Bloodlines, legacy, status be damned because even one person being alive at the end of it all was a victory.

The goal was to have something to welcome the world back from its stagnation. Ideally when Solomon was defeated things would simply go back to how they always were, without a whisper of what had happened, but there was no certainty to that. Time marched on. It could be months of discrepancy, years, perhaps centuries if something went wrong. There was the thought that maybe even despite their best efforts, the closest outcome would be a blank slate to start again from. Who would be there, to ensure something of what had come prior remained? That the culture, art, and song of the old world would be heard by someone one last time?

A fail safe was implemented. The everlasting blizzard blocked most light from the sun but howled on with winds powerful enough to knock a servant to their knees- it was more than enough for a generator.
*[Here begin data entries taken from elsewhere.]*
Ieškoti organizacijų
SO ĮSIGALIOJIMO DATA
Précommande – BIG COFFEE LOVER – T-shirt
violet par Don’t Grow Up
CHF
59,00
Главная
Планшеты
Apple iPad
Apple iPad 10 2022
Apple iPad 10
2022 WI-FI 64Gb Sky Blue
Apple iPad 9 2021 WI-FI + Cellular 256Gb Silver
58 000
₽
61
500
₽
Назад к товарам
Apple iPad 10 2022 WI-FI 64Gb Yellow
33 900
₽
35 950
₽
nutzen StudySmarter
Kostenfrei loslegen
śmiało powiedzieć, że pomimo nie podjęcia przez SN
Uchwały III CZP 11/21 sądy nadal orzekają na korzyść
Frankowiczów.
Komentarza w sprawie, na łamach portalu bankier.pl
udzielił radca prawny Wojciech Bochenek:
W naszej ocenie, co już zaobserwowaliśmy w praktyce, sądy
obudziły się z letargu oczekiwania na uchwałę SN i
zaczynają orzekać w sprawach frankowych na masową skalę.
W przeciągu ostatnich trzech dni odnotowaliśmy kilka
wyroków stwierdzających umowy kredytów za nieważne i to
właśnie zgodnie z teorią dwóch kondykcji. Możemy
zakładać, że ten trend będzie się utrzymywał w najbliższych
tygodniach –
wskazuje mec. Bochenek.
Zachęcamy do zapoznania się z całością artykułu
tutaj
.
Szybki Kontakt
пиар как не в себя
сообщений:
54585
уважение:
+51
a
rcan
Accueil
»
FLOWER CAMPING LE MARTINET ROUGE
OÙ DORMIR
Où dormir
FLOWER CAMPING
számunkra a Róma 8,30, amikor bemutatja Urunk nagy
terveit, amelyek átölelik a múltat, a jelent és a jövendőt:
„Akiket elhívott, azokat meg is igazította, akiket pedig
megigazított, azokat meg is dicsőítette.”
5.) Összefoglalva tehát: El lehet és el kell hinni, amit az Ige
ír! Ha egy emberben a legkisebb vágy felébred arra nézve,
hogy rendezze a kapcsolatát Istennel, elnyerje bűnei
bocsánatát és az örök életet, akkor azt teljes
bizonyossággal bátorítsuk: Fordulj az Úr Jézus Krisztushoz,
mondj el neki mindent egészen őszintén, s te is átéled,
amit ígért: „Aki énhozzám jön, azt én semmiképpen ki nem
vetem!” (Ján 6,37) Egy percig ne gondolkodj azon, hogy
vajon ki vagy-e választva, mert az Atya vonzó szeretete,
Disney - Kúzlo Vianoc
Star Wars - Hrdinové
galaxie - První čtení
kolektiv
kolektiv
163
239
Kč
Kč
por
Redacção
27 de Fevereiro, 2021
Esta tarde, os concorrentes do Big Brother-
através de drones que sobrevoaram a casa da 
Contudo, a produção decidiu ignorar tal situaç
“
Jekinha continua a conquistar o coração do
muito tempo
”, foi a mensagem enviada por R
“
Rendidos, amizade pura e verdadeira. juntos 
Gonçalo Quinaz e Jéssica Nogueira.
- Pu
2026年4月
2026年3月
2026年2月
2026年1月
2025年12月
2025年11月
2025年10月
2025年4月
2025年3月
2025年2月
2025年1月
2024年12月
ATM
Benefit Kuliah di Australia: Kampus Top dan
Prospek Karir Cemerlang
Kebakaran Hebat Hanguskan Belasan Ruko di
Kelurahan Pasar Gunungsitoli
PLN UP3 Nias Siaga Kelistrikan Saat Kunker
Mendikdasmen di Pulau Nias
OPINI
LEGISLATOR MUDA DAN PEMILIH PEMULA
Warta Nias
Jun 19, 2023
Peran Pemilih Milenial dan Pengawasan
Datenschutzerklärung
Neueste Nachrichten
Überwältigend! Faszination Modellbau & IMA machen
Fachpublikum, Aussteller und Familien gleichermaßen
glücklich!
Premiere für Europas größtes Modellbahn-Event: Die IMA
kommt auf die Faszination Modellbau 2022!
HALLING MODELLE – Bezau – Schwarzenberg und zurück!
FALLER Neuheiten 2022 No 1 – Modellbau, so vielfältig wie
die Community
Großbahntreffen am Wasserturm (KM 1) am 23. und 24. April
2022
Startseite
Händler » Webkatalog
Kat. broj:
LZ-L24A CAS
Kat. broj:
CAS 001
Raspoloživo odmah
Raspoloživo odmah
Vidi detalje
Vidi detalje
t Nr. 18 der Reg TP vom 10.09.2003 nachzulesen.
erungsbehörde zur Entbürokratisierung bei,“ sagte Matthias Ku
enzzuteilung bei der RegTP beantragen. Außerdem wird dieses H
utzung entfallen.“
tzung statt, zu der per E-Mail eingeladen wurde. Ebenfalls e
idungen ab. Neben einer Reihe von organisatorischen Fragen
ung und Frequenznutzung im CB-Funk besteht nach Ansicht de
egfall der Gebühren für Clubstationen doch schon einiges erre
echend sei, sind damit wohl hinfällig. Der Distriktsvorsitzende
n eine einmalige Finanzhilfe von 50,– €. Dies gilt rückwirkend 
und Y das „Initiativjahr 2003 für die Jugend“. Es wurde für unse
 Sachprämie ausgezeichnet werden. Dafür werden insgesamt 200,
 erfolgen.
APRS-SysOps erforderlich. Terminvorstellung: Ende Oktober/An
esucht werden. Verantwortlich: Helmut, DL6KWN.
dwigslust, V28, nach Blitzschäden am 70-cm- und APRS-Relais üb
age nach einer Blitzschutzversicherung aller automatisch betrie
A small one, fed by a small turbine disconnected from most of the power systems. If all else failed, if all else shut down, if in the end they were all condemned to die and no one would be there to continue to make sure they could one day be heard, the very forces of their isolation would. Nature would. The planet itself they were trying to save would keep it going.

That computer taken from one of the labs and purged of all else had to keep playing, keep recording, go into backup mode of not given input and play until it gave out. It would take years for the electronics themselves to give out, but there was a silent hope that things would never have to come to cannibalizing another computer to keep it going.

With time there would be an answer. With time someone would hear them. As more grails and more singularities were repaired, the likelihood of life increasing by the day and chances that someone would eventually be able to call back.